• **List of tasks**:
A: In the telemedicine interview, at which university does Dr. Jonathan Leander Po work as an infectious disease physician?
B: Decide whether each statement agrees with the telemedicine interview, and quote the words that settle each case: (i) HealthTap users can pay a monthly fee for unlimited video calls to doctors. (ii) HealthTap can accomplish everything a real doctor's visit can. (iii) Po judges the public to be uniformly well-informed about Ebola.
C: Continue the telemedicine interview from the point where it stops.

(Study text Opens)

ARUN RATH, HOST:
If you have health concerns and want guidance right away without going to the ER or making a doctor's appointment, there's an app for that. Several actually. New apps like HealthTap connect people with board-certified doctors via teleconferences and online question forums. Users can pay a monthly fee for unlimited video calls to doctors on the site. Their medical history is carried with them electronically and they can check in anytime, anywhere.
HealthTap can't do everything a real doctor's visit can accomplish, but it does offer people who may live far from a health provider, or who can't afford a typical office visit, the option to consult with a professional. Dr. Jonathan Leander Po, an infectious disease physician at the University of Arizona and a doctor for HealthTap, says that questions about Ebola are coming up more frequently.
JONATHAN LEANDER PO: Certainly, there's been more inquiries regarding Ebola and more questions that really are based on a certain amount of anxiety regarding this viral infection. And within the context of telemedicine, it does provide great service to the general public in terms of being able to answer the questions that people have in a more immediate manner as opposed to having to wait to make an appointment to see your doctor or to go to a busy emergency room and have to wait there.
In terms of the amount of misinformation that's circulating around this illness, the format of telemedicine can provide a lot of clarity to the situation especially when you're getting it from vetted physicians from the United States.
RATH: I'm curious if you have a sense, based on the sort of questions people are asking about Ebola, if the public seems to you to be well-informed about the disease and the risks involved.
PO: It seems to be a mixed bag. There's enough information out there to confuse any person especially when the situation changes from day to day. What ends up happening is that, say a patient who has symptoms of a fever - high grade fever and muscle aches and pains and a cough - does remember the fact that Ebola does present with symptoms just like the flu, but may not necessarily realize that because of the geographical nature of this disease they may not actually have it, just because they're living in California, as opposed to having come back from Western Africa recently and being exposed to people with Ebola.

(Study text Closes)
(Data section Opens)

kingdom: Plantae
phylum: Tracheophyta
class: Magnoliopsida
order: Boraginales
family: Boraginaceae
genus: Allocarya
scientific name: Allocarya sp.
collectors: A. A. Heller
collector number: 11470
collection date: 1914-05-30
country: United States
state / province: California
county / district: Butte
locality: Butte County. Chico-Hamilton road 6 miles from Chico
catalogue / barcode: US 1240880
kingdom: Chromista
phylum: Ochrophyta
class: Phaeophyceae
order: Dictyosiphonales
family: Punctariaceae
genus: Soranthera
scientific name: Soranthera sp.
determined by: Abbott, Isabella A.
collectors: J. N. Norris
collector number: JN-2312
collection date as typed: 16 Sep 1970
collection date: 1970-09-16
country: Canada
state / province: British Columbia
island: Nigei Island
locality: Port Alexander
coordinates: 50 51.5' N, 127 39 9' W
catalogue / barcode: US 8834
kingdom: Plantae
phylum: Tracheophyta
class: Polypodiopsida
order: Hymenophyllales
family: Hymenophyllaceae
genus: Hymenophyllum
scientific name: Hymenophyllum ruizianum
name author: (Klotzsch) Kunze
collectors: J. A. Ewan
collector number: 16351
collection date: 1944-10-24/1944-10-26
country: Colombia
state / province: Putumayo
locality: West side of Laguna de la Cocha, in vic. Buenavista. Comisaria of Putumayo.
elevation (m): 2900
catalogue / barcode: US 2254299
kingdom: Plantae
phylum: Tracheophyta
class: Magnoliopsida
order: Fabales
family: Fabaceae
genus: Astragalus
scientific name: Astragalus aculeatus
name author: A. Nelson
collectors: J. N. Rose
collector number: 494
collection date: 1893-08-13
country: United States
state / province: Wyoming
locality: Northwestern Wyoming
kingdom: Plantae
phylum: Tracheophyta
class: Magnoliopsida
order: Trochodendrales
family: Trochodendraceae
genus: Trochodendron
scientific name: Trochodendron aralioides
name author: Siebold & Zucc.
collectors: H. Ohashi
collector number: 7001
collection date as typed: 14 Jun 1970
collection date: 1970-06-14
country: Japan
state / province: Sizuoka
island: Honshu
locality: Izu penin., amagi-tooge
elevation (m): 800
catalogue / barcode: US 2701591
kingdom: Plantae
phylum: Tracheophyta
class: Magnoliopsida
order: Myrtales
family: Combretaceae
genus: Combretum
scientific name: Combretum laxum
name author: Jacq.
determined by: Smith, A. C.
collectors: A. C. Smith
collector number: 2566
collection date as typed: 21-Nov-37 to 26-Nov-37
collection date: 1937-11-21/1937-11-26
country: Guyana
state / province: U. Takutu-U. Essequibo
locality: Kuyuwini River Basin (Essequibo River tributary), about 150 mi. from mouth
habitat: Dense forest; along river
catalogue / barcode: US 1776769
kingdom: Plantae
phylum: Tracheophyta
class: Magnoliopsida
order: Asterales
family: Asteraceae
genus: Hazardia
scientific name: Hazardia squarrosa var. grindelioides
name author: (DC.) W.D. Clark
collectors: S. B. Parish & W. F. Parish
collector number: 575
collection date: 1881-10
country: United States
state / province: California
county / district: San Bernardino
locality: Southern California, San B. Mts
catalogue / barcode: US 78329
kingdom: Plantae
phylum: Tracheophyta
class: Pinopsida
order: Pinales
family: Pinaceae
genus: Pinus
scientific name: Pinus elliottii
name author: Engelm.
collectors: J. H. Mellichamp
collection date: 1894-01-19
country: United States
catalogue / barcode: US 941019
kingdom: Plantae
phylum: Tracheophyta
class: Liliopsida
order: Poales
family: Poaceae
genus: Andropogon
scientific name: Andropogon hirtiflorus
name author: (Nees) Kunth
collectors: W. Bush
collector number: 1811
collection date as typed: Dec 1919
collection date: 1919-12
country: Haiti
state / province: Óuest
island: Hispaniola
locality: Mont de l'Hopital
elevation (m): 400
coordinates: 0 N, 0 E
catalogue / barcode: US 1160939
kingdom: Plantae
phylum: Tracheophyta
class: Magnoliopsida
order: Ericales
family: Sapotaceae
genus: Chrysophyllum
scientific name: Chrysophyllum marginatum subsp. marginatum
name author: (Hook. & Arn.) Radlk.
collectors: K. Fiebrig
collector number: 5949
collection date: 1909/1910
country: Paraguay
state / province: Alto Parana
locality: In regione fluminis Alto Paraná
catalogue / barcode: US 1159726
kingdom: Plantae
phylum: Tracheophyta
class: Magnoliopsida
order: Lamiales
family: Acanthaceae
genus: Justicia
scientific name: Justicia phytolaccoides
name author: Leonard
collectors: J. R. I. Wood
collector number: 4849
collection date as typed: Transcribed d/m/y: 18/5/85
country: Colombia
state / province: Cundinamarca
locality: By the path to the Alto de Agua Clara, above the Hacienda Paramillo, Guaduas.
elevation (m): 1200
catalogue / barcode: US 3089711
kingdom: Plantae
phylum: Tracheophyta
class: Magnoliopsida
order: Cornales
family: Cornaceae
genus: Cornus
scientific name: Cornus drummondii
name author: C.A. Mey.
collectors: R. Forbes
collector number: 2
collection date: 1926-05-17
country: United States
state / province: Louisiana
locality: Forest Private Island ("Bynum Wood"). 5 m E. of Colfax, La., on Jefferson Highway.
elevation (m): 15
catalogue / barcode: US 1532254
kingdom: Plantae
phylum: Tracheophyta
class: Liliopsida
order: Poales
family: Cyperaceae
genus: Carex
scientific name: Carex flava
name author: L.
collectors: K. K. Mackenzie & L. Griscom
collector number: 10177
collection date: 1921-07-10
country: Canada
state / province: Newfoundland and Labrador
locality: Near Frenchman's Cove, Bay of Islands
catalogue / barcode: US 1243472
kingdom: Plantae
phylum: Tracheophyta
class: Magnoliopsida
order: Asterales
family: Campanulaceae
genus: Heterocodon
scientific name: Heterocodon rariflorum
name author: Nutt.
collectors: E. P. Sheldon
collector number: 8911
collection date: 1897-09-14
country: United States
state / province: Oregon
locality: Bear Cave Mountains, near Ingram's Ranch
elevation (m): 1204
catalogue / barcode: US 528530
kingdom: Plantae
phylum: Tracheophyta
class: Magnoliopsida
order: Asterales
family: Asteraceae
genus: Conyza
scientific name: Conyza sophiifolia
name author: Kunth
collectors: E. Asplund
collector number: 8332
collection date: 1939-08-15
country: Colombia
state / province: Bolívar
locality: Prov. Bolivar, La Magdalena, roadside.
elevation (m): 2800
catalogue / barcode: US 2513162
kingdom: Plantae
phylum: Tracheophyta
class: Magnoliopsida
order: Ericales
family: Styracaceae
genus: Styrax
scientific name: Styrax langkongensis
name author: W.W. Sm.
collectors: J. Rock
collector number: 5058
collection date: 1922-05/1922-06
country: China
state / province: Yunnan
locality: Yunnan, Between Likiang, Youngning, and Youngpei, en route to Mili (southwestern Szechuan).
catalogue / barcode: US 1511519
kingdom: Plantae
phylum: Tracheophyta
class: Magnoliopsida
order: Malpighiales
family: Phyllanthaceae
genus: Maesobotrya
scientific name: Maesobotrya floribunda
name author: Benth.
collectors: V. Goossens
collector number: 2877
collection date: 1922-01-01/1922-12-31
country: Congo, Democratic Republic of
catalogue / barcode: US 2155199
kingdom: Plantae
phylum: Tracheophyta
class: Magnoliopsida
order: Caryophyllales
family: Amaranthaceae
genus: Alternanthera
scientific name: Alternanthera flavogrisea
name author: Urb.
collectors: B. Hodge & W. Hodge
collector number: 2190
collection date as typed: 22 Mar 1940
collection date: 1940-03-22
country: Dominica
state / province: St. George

(Data section Closes)

• **Written answers**:
A: The University of Arizona.

B:
(i) Yes: "Users can pay a monthly fee for unlimited video calls to doctors on the site."
(ii) No: "HealthTap can't do everything a real doctor's visit can accomplish"
(iii) No: "It seems to be a mixed bag."

C:
RATH: You may have seen it in some of the reporting on HealthTap - some people have joked that this kind of a dream for hypochondriacs. From your sense of the people you've talked to, are they coming to you with, you know, reasonable complaints? Or does it seem to be disproportionately people that don't have anything wrong with them?
PO: Well, we actually field questions from a great variety of people. And yes, sure, there are a certain number of people that are much more anxious about their condition. In fact, I think that the technology does benefit the greater good of healthcare because we're now able to field questions online at anytime of the day from people who have greater anxiety over their condition rather than having to have these patients go into the emergency room, or else call their primary care doctor, and take up the time of an already very busy physician at a time when there's certainly a lot less physicians out there than what our population demands.
RATH: Doctor John Leander Po is an infectious diseases physician in the University of Arizona Health Network and an infectious disease specialist on the app HealthTap. Doctor Po, thank you very much.